Позиция экспериментатора по отношению к фактологии, поскольку он стремится к смычке с нею в самой достоверности, по существу своему зыбуча, взволнованна и вывернута на сторону. Она напоминает уже упомянутую мной фигуру вальсированья, ибо после каждого полуоборота на отставленном носке пятки танцора хотя и смыкаются, но смыкаются каждый раз на новой паркетине и качественно различно. Кружащий нам головы мефисто-вальс экспериментированья был зачат в треченто, а может быть, и задолго до него, и был он зачат в процессе поэтического формообразования, в волновой процессуальности, в обратимости поэтической материи, самой точной из всех материй, самой пророческой и самой неукротимой.
За богословской терминологией, школьной грамматикой и аллегорическим невежеством мы проглядели экспериментальные пляски Дантовой "Комедии" - мы облагообразили Данта по типу мертвой науки, в то время как его теология была сосудом динамики.
Для осязающей ладони, наложенной на горлышко согретого кувшина, он получает свою форму именно потому, что он теплый. Теплота в данном случае первее формы, и скульптурную функцию выполняет именно она. В холодном виде, насильственно оторванная от своей накаленности, Дантова "Комедия" годится лишь для разбора механистическими щипчиками, а не для чтения, не для исполнения.
Come quando dall'acqua о dallo specchio
Salta lo raggio all'opposita parte,
Salendo su per lo modo parecchio
A quel che scende, e tanto si diparte
Dal cader della pietra in egual tratta,
Si come mostra esperienza ed arte...
(Purg., XV, 16-21)
"Подобно тому как солнечный луч, ударяющий о поверхность воды или в зеркало, отпрядывает назад под углом, который соответствует углу его падения, что отличает его от упавшего камня, который отскакивает перпендикулярно от земли,- что подтверждается и на опыте, и на искусстве..."
В ту минуту, когда у Данта забрезжила потребность в эмпирической проверке данных предания, когда у него впервые появился вкус к тому, что я предлагаю назвать священной - в кавычках - индукцией, концепция "Divina Commedia" была уже сложена и успех ее был уже внутренне обеспечен.

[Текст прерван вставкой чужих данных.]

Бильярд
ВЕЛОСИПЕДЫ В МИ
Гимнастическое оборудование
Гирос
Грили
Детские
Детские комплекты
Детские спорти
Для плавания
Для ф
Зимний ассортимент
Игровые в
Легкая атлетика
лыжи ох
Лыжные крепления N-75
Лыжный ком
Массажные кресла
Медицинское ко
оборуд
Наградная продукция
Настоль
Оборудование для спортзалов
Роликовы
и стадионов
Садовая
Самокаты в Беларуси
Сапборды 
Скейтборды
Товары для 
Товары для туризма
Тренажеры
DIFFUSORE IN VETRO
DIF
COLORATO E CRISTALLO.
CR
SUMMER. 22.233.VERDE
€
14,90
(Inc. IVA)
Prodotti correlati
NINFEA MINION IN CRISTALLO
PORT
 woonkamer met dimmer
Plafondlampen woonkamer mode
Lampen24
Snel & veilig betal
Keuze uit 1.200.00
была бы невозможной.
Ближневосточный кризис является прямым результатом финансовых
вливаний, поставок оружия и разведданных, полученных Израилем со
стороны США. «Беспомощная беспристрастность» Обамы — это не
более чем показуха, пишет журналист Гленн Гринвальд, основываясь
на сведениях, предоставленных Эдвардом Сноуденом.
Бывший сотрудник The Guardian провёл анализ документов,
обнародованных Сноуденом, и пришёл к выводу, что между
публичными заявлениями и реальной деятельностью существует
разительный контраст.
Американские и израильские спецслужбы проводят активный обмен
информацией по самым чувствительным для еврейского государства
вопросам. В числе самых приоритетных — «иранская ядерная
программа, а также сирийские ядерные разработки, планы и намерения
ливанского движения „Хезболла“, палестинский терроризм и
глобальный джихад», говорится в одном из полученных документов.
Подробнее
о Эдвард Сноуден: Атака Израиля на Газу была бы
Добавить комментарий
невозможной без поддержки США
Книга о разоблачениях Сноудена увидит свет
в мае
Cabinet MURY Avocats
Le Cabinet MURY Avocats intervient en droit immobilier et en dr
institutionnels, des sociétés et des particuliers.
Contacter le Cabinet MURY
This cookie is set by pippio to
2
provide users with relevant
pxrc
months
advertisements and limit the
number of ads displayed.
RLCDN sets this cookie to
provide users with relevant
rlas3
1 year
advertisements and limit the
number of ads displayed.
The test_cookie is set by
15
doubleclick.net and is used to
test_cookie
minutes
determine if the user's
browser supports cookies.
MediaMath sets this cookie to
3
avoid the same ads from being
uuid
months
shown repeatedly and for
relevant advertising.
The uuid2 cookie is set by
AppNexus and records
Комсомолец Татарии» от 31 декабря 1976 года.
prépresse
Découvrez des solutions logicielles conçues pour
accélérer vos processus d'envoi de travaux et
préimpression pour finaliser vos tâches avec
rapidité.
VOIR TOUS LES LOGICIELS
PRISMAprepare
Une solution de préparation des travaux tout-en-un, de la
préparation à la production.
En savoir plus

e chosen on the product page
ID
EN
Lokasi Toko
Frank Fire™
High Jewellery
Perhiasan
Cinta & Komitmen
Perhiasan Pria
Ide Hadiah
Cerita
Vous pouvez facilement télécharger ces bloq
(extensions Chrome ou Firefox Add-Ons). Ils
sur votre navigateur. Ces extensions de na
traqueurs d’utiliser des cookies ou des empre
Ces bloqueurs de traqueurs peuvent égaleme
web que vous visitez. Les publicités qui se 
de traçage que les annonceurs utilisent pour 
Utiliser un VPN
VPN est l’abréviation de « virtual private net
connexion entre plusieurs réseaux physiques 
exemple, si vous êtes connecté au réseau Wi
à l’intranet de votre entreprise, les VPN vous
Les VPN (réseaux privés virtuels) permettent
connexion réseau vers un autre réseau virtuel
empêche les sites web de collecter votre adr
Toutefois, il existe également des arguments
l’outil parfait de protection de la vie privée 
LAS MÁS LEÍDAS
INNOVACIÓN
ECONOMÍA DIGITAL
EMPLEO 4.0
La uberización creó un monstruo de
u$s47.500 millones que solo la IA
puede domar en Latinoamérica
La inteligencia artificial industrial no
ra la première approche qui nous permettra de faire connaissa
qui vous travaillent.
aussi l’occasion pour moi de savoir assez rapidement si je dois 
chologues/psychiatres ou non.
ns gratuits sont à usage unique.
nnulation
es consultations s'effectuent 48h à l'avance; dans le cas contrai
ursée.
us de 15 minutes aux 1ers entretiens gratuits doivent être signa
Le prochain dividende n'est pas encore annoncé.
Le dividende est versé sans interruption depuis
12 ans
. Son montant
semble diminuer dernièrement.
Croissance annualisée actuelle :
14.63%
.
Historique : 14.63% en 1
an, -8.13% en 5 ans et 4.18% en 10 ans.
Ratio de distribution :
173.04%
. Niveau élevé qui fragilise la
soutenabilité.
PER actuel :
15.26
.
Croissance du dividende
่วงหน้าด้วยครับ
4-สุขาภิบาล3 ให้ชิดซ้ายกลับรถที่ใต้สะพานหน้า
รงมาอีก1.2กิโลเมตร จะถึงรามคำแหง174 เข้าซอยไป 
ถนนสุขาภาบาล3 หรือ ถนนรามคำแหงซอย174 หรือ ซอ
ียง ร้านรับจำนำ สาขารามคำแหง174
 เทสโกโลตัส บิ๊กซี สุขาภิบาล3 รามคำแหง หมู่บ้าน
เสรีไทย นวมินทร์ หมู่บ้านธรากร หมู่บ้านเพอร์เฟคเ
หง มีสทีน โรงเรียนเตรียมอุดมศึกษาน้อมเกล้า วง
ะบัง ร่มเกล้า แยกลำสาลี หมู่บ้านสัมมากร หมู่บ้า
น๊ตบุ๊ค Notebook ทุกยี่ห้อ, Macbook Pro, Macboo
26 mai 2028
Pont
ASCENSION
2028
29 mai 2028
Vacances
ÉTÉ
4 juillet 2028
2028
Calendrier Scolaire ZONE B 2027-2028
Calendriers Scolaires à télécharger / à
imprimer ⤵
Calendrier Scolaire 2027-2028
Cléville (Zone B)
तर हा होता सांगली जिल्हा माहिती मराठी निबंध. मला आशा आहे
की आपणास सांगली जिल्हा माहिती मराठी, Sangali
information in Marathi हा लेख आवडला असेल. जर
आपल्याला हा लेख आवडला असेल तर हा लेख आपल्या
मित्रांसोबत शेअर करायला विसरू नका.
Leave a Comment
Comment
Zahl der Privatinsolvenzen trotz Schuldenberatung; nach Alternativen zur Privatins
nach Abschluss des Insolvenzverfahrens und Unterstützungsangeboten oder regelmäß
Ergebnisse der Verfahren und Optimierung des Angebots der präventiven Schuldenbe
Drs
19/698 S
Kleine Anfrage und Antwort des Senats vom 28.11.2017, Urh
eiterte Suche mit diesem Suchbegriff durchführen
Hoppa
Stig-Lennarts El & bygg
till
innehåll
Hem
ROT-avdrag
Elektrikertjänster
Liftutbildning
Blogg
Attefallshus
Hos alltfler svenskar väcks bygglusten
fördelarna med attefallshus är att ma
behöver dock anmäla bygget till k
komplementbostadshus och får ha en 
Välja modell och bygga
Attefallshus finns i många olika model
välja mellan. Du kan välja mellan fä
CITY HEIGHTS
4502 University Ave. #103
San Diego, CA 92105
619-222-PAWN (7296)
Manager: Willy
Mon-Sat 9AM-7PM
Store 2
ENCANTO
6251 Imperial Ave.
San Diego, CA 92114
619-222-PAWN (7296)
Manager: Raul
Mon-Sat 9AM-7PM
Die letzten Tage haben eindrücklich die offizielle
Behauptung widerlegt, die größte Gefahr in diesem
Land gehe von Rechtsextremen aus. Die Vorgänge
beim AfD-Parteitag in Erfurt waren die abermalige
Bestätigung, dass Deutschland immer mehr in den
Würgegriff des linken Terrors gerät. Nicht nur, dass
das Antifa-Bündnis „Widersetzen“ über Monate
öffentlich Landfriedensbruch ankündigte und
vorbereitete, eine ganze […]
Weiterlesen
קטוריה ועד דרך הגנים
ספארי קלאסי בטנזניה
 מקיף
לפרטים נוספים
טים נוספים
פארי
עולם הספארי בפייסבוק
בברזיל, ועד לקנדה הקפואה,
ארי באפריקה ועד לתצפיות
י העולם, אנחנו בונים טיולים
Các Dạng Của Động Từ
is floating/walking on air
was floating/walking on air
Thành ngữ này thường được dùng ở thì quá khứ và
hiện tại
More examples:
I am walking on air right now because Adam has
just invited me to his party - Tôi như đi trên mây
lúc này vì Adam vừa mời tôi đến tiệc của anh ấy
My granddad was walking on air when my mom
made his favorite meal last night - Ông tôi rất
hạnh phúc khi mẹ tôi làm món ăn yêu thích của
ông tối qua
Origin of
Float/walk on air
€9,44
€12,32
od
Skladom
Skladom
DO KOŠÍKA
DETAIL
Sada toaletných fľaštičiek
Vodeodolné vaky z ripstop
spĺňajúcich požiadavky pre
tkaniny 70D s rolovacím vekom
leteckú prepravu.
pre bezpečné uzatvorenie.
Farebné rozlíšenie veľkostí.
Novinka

Поэма самой густолиственной своей стороной обращена к авторитету - она всего широко-шумнее, всего концертнее именно тогда, когда ее голубит догмат, канон, твердое златоустово слово. Но вся беда в том, что в авторитете или, точнее, в авторитарности мы видим лишь застрахованность от ошибок и совсем не разбираемся в той грандиозной музыке доверчивости, доверия, тончайших, как альпийская радуга, нюансах вероятности и уверованья, которыми распоряжается Дант.